Michael Portillo believes that a future Tory government, like those that came before it, will not succeed in cutting public spending. I agree with Pete: public finances are so parlous that cuts have to be made. Demolishing the state is not an overnight job; it will take time and cost money, and so it should because the stakes are too high for a quick fix, cowboy politics solution. But, immediate savings are to be made through efficiencies.
‘Efficiency savings’ are derided as being insubstantial. Such an analysis is simplistic. Endemic waste is perpetuated by irrational systems. The Department for Work and Pensions runs an administrative budget of £2.7bn. That is colossal – half an aircraft carrier’s worth of pens, paperclips and endless forms, which trap claimants in the world’s most complicated welfare system. Rationalisation is the order of the day and Iain Duncan Smith’s dual benefit reform provides the answer to the welfare conundrum and gives £3.7bn in annual savings.
If anything that figure is modest: other savings will be made through simplifying the system. An unpublished internal DWP report estimates that £900m is wasted every year by claimants miscalculating their entitlement. Streamlining benefits would significantly reduce the chances of confusion arising. The same report found that nearly £900m is lost through deliberate fraud. The current welfare monolith is easier to exploit than a gaggle of inquisitive convent girls; reform should close loopholes and ease the pursuit of benefit thieves.
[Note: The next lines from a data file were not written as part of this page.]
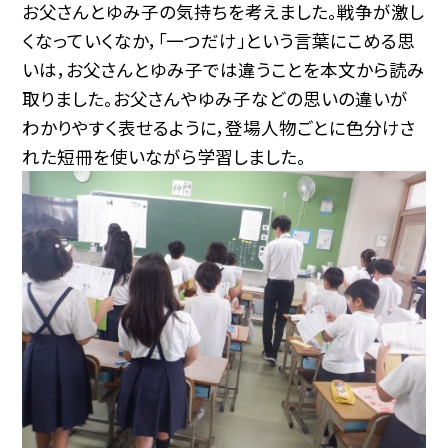
お父さんとゆみ子の気持ちを考えました。戦争が激し
くなっていくなか，「一つだけ」という言葉にこめる思
いは，お父さんとゆみ子では違うことを本文から読み
取りました。お父さんやゆみ子などの思いの違いが
わかりやすく表せるように，登場人物ごとに色分けさ
れた短冊を使いながら学習しました。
Possible efficiency savings at the DWP don’t end there. A separate report estimates that administrative incompetence, which the authors sweetly term ‘silly mistakes’, cost the taxpayer £2bn per year. Along with death and taxes, incompetence is one of life’s certainties, but £2bn is several cock-ups too many. Tackling entrenched public sector incompetence and the recalcitrant civil service make Francis Maude’s provocative civil service reforms necessary to enable essential and cost effective public service reform, all the Tories need do is adopt IDS’ idea and get tough on inefficiency.